The Chairman of the Transitional National Council, Mustafa Abdel Jalil, held a press conference this morning. Here are some of the highlights, via Al Jazeera Libya Live Blog:
"I can't say that the revolutionaries have complete control over Tripoli. Bab al-Azizyah and the surrounding areas are still outside our control, so we have no knowledge of whether he is there.
"As for cities currently under siege such as Sirte and Sabha, they will rise up from within as the stranglehold that Gaddafi's forces have them under eases."
Jalil repeatedly stated that a strict Islamist regime is not on the rebel's agenda:
"We are on the threshold of a new era ... of a new stage that we will work to establish the principles that this revolution was based on. Which are: freedom, democracy, justice, equality and transparency. Within a moderate Islamic framework.
Jalil has called on the rebels to show that Libya is a country of "religiously moderate" people, and has called upon "everyone to take care and guard properties both public and private."
Jalil has congratulated the rebels on taking Tripoli, and says that Gaddafi tried to "scare" the international community by saying that Islamic extremists were part of the rebels' movement.
How silly of Qaddafi to say that Islamic extremists were part of the rebels' movement!
But, maybe Qaddafi was referring to the Libyan Islamic Fighting Group, an Islamic extremist organization that was named as an affiliate of al-Qaeda by the UN 1267 Committee, and which is part of the Libyan rebel movement.
Last March, the leaders of the Libyan Islamic Fighting Group gave an interview about their relations with the Council of which Jalil is Chairman:
“We told [the Libyan National Council] that we are happy to work under you to help you. We are happy to put all our knowledge and experience under your control and we don’t have any separate strategy for our group. We are happy to fight under the [rebel] army’s command and we don’t ask to have a place in the leadership,” says Mansour.

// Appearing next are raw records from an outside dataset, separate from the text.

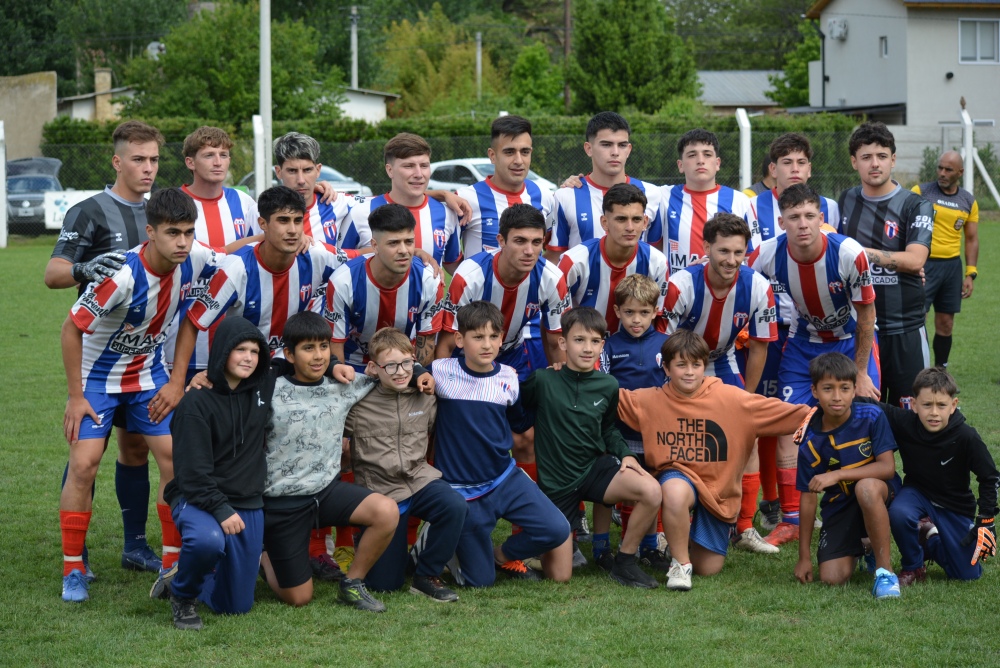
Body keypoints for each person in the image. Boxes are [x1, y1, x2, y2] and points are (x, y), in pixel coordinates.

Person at [59, 187, 221, 602]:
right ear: (150, 232)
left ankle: (171, 562)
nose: (182, 242)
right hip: (97, 381)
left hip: (149, 376)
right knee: (84, 465)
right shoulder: (122, 275)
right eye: (172, 233)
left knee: (173, 460)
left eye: (188, 232)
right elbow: (71, 328)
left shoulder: (197, 261)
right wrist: (76, 397)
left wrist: (175, 380)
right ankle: (73, 568)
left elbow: (191, 320)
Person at [45, 119, 165, 576]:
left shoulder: (162, 212)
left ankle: (135, 546)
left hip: (144, 356)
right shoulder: (89, 211)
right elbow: (53, 274)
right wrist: (85, 268)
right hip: (95, 357)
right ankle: (77, 554)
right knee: (85, 456)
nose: (148, 168)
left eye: (154, 159)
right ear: (118, 162)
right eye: (138, 159)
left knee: (134, 450)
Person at [617, 330, 811, 591]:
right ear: (666, 367)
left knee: (708, 568)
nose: (689, 372)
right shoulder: (649, 400)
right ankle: (680, 564)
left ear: (704, 366)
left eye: (696, 365)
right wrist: (566, 372)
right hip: (677, 478)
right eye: (681, 365)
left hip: (718, 491)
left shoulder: (732, 399)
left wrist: (830, 411)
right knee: (673, 490)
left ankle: (687, 538)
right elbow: (604, 396)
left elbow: (788, 414)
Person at [748, 184, 881, 547]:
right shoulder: (767, 254)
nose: (803, 224)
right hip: (805, 342)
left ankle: (861, 517)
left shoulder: (849, 253)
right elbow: (739, 282)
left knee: (861, 420)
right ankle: (790, 518)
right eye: (794, 217)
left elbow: (867, 315)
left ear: (821, 219)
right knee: (791, 421)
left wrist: (861, 372)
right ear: (781, 221)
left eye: (810, 216)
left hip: (852, 341)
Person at [257, 312, 399, 612]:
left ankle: (353, 583)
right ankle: (264, 555)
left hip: (326, 492)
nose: (319, 355)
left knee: (386, 512)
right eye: (308, 348)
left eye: (323, 346)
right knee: (299, 598)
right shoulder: (270, 390)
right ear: (289, 354)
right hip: (283, 502)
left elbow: (389, 373)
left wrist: (420, 372)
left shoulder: (344, 384)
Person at [517, 307, 663, 588]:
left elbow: (608, 428)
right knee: (559, 575)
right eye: (579, 340)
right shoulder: (544, 380)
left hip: (595, 470)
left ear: (602, 345)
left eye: (595, 341)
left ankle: (625, 561)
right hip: (557, 482)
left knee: (651, 490)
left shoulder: (608, 384)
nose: (587, 348)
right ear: (563, 343)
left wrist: (626, 455)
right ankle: (539, 544)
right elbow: (519, 415)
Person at [431, 301, 573, 586]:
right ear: (459, 339)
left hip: (503, 479)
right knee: (479, 582)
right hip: (461, 490)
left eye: (494, 337)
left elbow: (520, 422)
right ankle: (439, 539)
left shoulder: (508, 376)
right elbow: (406, 376)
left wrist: (553, 382)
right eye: (478, 337)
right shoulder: (439, 371)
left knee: (557, 529)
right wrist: (414, 375)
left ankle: (500, 554)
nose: (487, 345)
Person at [661, 212, 777, 554]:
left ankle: (743, 527)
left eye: (738, 252)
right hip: (679, 363)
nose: (731, 260)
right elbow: (660, 343)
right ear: (706, 247)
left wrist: (747, 400)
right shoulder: (681, 284)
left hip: (722, 360)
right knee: (671, 438)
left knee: (748, 436)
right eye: (723, 251)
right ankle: (662, 529)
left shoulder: (758, 286)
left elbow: (759, 346)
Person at [746, 132, 841, 531]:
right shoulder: (751, 206)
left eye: (801, 162)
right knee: (770, 416)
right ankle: (773, 502)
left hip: (814, 327)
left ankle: (827, 497)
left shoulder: (830, 206)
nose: (795, 169)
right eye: (787, 163)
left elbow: (837, 255)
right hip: (770, 326)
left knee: (827, 411)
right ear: (772, 171)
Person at [156, 317, 270, 630]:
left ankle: (181, 573)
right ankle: (182, 595)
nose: (248, 357)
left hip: (248, 503)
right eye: (240, 350)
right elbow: (192, 475)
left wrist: (332, 367)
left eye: (255, 351)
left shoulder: (262, 386)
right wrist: (220, 509)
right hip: (199, 498)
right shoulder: (195, 403)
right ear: (221, 352)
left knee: (234, 606)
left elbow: (304, 363)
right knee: (206, 540)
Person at [344, 327, 467, 602]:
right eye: (391, 366)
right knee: (385, 584)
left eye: (406, 364)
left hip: (418, 479)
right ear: (374, 368)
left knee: (454, 505)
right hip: (381, 492)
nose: (400, 372)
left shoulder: (425, 396)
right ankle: (372, 543)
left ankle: (427, 575)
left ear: (414, 361)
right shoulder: (357, 404)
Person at [839, 121, 934, 408]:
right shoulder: (846, 200)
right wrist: (898, 260)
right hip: (858, 329)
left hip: (904, 327)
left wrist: (858, 252)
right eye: (866, 157)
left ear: (893, 159)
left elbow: (916, 258)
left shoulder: (915, 205)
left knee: (914, 413)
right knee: (863, 417)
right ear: (855, 162)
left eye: (882, 156)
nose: (875, 164)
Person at [792, 353, 902, 599]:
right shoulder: (809, 440)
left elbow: (887, 468)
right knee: (832, 578)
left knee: (866, 488)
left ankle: (885, 572)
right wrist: (804, 558)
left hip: (880, 492)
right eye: (828, 389)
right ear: (815, 391)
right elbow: (808, 500)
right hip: (840, 505)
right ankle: (865, 545)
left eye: (844, 388)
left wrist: (838, 475)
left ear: (855, 390)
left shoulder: (871, 416)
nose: (837, 396)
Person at [878, 368, 998, 584]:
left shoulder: (966, 436)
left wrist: (986, 518)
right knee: (899, 513)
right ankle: (913, 567)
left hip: (954, 504)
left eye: (941, 405)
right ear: (914, 405)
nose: (934, 412)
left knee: (967, 575)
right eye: (927, 405)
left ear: (953, 405)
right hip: (917, 492)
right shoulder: (905, 422)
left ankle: (930, 539)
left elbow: (989, 477)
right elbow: (868, 406)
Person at [326, 203, 444, 370]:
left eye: (409, 242)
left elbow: (427, 344)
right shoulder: (343, 282)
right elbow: (335, 345)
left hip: (405, 368)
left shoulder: (429, 280)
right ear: (375, 245)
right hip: (355, 367)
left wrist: (413, 377)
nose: (403, 250)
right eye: (393, 243)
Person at [546, 111, 664, 261]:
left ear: (629, 150)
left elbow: (656, 252)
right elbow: (556, 258)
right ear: (589, 149)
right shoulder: (565, 196)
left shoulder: (653, 194)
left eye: (622, 145)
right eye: (606, 145)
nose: (615, 152)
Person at [337, 133, 461, 272]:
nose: (419, 174)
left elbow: (453, 264)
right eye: (409, 166)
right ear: (390, 170)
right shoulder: (360, 213)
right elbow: (340, 263)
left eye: (424, 165)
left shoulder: (446, 214)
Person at [557, 183, 668, 334]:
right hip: (585, 351)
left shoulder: (658, 263)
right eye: (621, 219)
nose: (630, 227)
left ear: (645, 223)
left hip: (633, 351)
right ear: (604, 222)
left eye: (636, 219)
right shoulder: (574, 262)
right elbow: (555, 326)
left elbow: (657, 320)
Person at [911, 151, 980, 368]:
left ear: (960, 172)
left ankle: (941, 369)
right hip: (923, 264)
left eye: (948, 169)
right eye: (940, 167)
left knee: (946, 323)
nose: (942, 173)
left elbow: (971, 238)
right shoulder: (920, 192)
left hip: (951, 267)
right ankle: (914, 368)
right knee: (917, 319)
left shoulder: (968, 201)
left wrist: (970, 272)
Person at [456, 115, 555, 259]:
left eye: (525, 152)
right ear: (492, 155)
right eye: (509, 152)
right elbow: (449, 256)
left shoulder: (544, 196)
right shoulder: (467, 198)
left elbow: (550, 247)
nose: (519, 160)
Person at [660, 128, 753, 275]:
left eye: (707, 154)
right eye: (692, 155)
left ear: (717, 163)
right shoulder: (662, 197)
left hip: (727, 291)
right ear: (680, 165)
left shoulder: (740, 201)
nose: (700, 160)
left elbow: (751, 256)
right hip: (679, 292)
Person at [272, 131, 351, 250]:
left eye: (307, 170)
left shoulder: (338, 202)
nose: (301, 180)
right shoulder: (260, 212)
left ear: (318, 170)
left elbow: (384, 201)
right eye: (292, 171)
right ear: (278, 172)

The two men also disclosed that the LIFG had changed its name to Al Harakat al-Islamiya al Libeeya (Libyan Islamic Movement). Some 500-600 of its members have been released from jail in recent years. About 30 remain in Tripoli’s notorious Abu Salim prison. Mansour says there is full agreement within the group regarding its position on the LNC.

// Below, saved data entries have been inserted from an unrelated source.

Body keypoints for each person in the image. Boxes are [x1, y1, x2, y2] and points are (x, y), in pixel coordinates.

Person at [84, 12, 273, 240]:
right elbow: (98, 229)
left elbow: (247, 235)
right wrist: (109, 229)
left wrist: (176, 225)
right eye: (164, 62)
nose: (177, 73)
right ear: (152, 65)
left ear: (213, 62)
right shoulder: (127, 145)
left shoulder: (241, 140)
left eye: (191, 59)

The Libyan National Council responded positively to the LIFG’s approach, Mansour says. “They said the first thing they wanted to be sure of is that we are not linked with any other group so we confirmed this point. They also wanted to make sure that there were not any other people coming from outside Libya to help – they said this is a red line. In the end, they said if you try to help our people, to help the army, and co-operate and work together, we will be happy.”
In other words, 'you domestic extremists are okay but the foreign types will cause NATO heartburn, so keep them at arms length, please.' Message understood.
Or, it could be that Qaddafi read the interview in Le Figaro on June 24 in which the head of media relations for the National Transitional Council estimated that about 15 percent of the rebels are what he would call Islamic extremists:
Q: Some in the West are concerned about infiltration of the rebellion by al-Qaida. Is there reason to fear extremism?
A: [T]hey represent only a small portion, no more than 15% of the rebels, and are not, in our view, a threat.
Maybe the head of TNC media relations didn't get the press guidance before he gave that interview. Or else, Chairman Jalil just forgot that there are some Islamic extremists among the rebels, after all.
But then, what's extreme or moderate is all a matter of definition anyway. The TNC's draft constitution establishes in Article 1 that Islam will be the religion of the post-Qaddafi state and Sharia law will be the principal source of legislation, just as it was under Qaddafi's regime. That is as per usual in the constitutions of all Muslim states, e.g., Egypt, Iraq, Afghanistan, Pakistan, and so on, and nothing extreme happens in those places, does it?
Now, once the mopping up of Qaddafi strongholds is done, Libya will move on to it's moderately Islamic future and "freedom, democracy, justice, equality and transparency" will rain down from the sky. In so far as they are not incompatible with Sharia law, of course.
3 comments:
Great Post TSB! But are you sure Gadaffy reads french?? gwb
Col. Q is a man of many talents, so I'm pretty sure. And out of all his female bodyguards, there ought to be a few who read French.
Did you see that his #1 son, Saif, has escaped custody and is loose? He just spoke in person with a Fox News reporter in Tripoli. The Qaddafis are my very favorite crime family!
Yes TSB... Quite perplexing! So is Saif safe?... or is he now playing Baghdad Bob? And where are the WMD?